Error during training librispeech model, in multi-gpu mode
dh7ahn opened this issue · 1 comments
I've got the following error message from stage 3 (training lm) during training librispeech model in the example directory.
AttributeError: 'numpy.ndarray' object has no attribute 'items'
Checking the corresponding code in data_parallel.py, the variable 'input' is found to be of type 'ndarray', but the code tries to call 'input.items()' though 'input' is not a dictionary type. Is there anything wrong? or how can I fix it?
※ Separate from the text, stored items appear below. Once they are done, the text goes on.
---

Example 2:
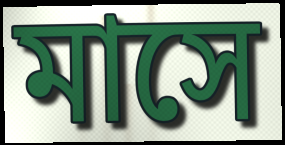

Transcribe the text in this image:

মাসে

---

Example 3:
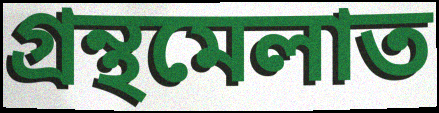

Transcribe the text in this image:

গ্ৰন্থমেলাত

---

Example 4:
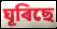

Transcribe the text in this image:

ঘূৰিছে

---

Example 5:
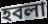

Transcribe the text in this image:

হবলা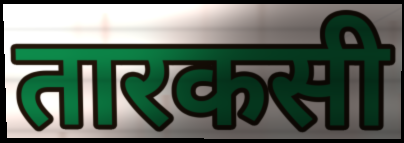
तारकसी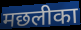
मछलीका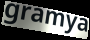
gramyaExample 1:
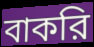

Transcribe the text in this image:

বাকরি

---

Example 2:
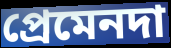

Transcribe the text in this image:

প্রেমেনদা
This error happens when I training with multi gpus. Single-gpu training seems to work without errors.
============================================================================
LM Training stage (stage:3)
0%| | 0/11000320 [00:00<?, ?it/s]Original utterance num: 281241
Removed 0 utterances (threshold)
Original utterance num: 2703
Removed 0 utterances (threshold)
Original utterance num: 2864
Removed 0 utterances (threshold)
Original utterance num: 2620
Removed 0 utterances (threshold)
Original utterance num: 2939
Removed 0 utterances (threshold)
Traceback (most recent call last):
File "/home/ahn/pkgs/neural_sp/examples/librispeech/s5/../../../neural_sp/bin/lm/train.py", line 340, in
save_path = pr.runcall(main)
File "/home/ahn/pkgs/neural_sp/tools/miniconda/lib/python3.7/cProfile.py", line 121, in runcall
return func(*args, **kw)
File "/home/ahn/pkgs/neural_sp/examples/librispeech/s5/../../../neural_sp/bin/lm/train.py", line 214, in main
loss, hidden, observation = model(ys_train, state=hidden)
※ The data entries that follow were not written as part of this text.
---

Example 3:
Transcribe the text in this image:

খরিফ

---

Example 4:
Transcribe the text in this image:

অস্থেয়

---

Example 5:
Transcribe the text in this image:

File "/home/ahn/pkgs/neural_sp/tools/miniconda/lib/python3.7/site-packages/torch/nn/modules/module.py", line 722, in _call_impl
result = self.forward(*input, **kwargs)
File "/home/ahn/pkgs/neural_sp/tools/miniconda/lib/python3.7/site-packages/torch/nn/parallel/data_parallel.py", line 151, in forward
inputs, kwargs = self.scatter(inputs, kwargs, self.device_ids)
File "/scl_group_shared/ahn/pkgs/neural_sp/neural_sp/models/data_parallel.py", line 49, in scatter
res = [{k: scatter_map(v, i) for k, v in inputs.items()} for i in range(len(self.device_ids))]
File "/scl_group_shared/ahn/pkgs/neural_sp/neural_sp/models/data_parallel.py", line 49, in
res = [{k: scatter_map(v, i) for k, v in inputs.items()} for i in range(len(self.device_ids))]
AttributeError: 'numpy.ndarray' object has no attribute 'items'
0%| | 0/11000320 [00:00<?, ?it/s]
I recommend using a single GPU for LM training though I will fix the bug.